As I was thinking about the next topic for the blog, I thought it might be fun to highlight some of my favorite facts that I have learned along the way. These are a few of the wines we covered in Season 1. 


~Albariño is the smallest white wine grape in the world
~ 90% of the acres under vine in Rias Baixas are planted to Albariño; approximately 7,000 acres
~ Since Rias Baixas is on the coast, fog and moisture is common. The vines are grown on pergolas to allow the berries to dry. 
~ Albariño is typically meant to drink young. It has a bracing acidity that can fade over time. However, winemakers are now making wines that are age-worthy.
~ The name Albariño means “White from the Rhine” which leads to the belief that it originally haled from the Alsace region and is a clone of Riesling.

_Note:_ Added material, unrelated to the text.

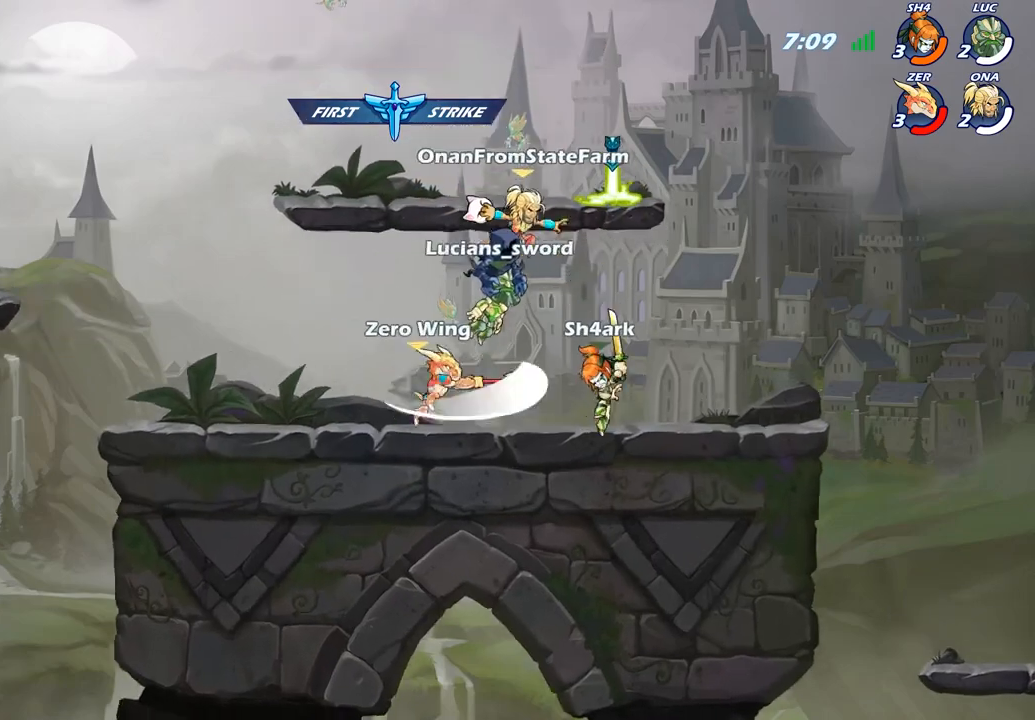
{"buttons": ["SELECT"], "left_stick": "center", "right_stick": "center", "events": []}
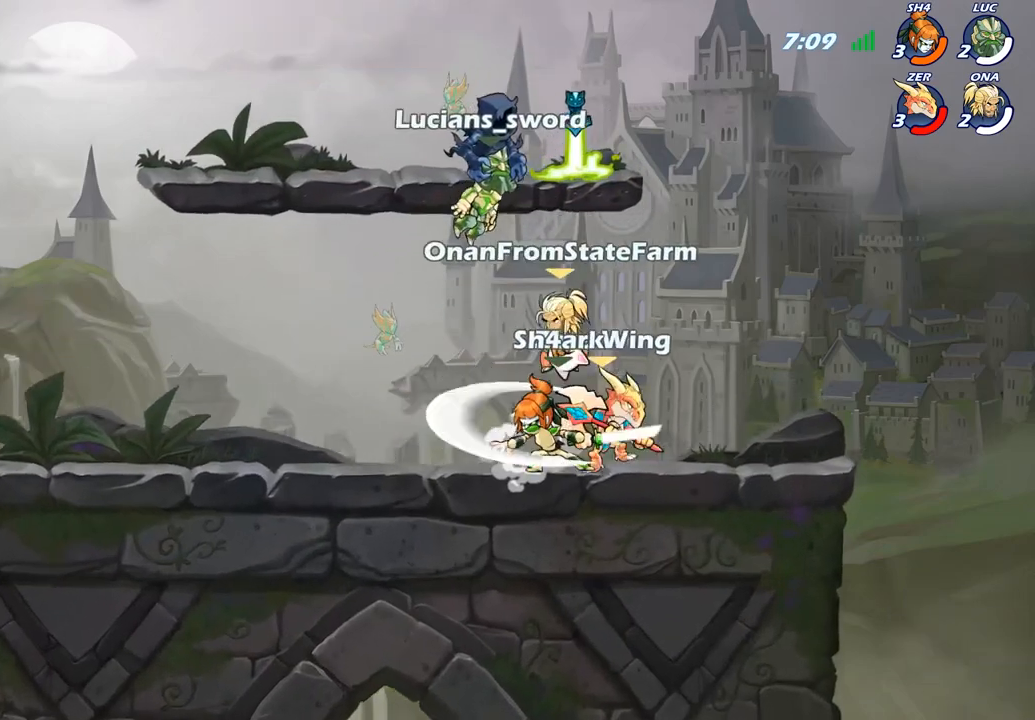
{"buttons": [], "left_stick": "center", "right_stick": "center", "events": [[83, "SELECT", "up"]]}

image courtesy of Wine Folly


~ Carménère is now considered the national grape of Chile
~ Cabernet Franc + Gros Cabernet = Carménère
~ Carménère is the deepest, darkest and most purple of the red grapes.
~ Carménère is a late ripening variety. About a month after Merlot.
~ Carménère has fairly sweet tannins, which makes it approachable at a younger age.

image courtesy of Wine Folly

Grüner Veltliner

~ One vine in every three grown in Austria is Grüner Veltliner, and in Lower Austria [Niederösterreich] in the north east of the country, this proportion rises to one in every two.
~ The finest Grüner Veltliners in the world come from seriously distinguished sites, with the greatest concentration of them being west of Vienna on the Wachau’s famous south-facing terraces on the bank of the Danube
~ For many years Grüner Veltliner has also been grown just over the Czech border in the Czech Republic, as Veltlin or Veltlínské Zelené, and just across the Hungarian border in Sopron where it is known as Zöldveltelini.
~ Grüner Veltliner means literally ‘green grape from the village of Veltlin in the Tirol’
~ The difficulty English speakers have with pronouncing the name, has been addressed and it has now become commonly known by retailers and producers as Gru-Ve.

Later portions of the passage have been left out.